Que la femme musulmane, pourtant « supérieure » à l’homme sur le plan spirituel, pâtisse d’une telle infériorité sur le plan juridique : voilà un paradoxe que Karima Berger n’est pas la première à soulever. La sociologue marocaine Fatima Mernissi le faisait dès 1987 dans Le Harem politique, réédité ce printemps en poche, également chez Albin Michel. Dans ce livre pionnier, cette universitaire et militante féministe, décédée en 2015, déconstruit avec minutie le discours théologico-politique qui contribua à propager la domination patriarcale dans le monde islamique.
« Ne connaîtra jamais la prospérité le peuple qui confie ses affaires à une femme », énonce par exemple un hadith (propos prêté au Prophète ou à ses compagnons) que Fatima Mernissi n’hésite pas à qualifier de « misogyne », et dont elle remet fermement en cause la validité. Même sévérité à l’égard du hijab : ce « concept clé de la civilisation musulmane », désignant dans le soufisme le voile qui cache Dieu aux hommes et entrave ainsi la connaissance du divin, a été tristement réduit à « un morceau de chiffon que les hommes ont imposé aux femmes ».
Un « conflit divin-féminin »
Si chacun des monothéismes lui semble traversé par ce qu’elle nomme le « conflit divin-féminin », l’intellectuelle marocaine estime qu’aucune n’a été aussi loin que l’islam, qui a opté pour « l’occultation du féminin ». Or, soutient-elle, cette attitude « quasi phobique » n’a pas pour origine les sources scripturaires : au contraire, Mohammed avait encouragé ses fidèles à y renoncer.
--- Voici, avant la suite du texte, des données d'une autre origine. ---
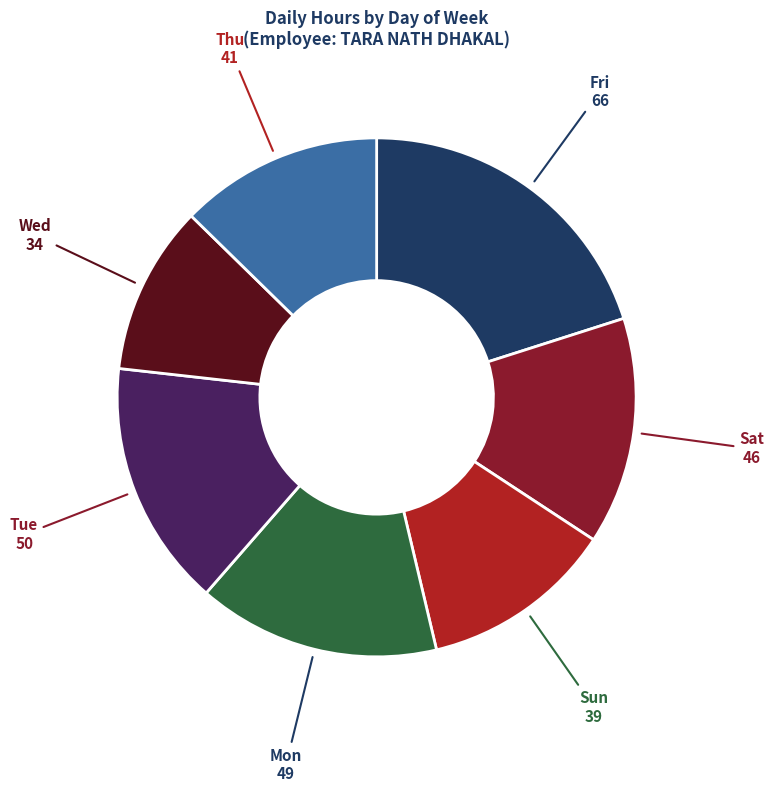

Is there a majority slice in this chart?

No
En témoignent notamment les nouvelles lois sur l’héritage édictées dans le Coran : l’héritage se voit élargi aux femmes alors que seuls les hommes y avaient droit jusque-là… et que les femmes faisaient même partie des biens hérités.
On regrette l’absence de développement sur la manière dont s’est opérée, sous les dynasties abbasside et omeyyade, la « glissade dans les abîmes » concernant la femme en islam. Mais c’est le sujet d’un autre livre de Fatima Mernissi, issu de sa thèse en 1975 : Beyond the Veil, jamais traduit en français.
(1) Les Attentives, Albin Michel, 224 p., 7,90 €.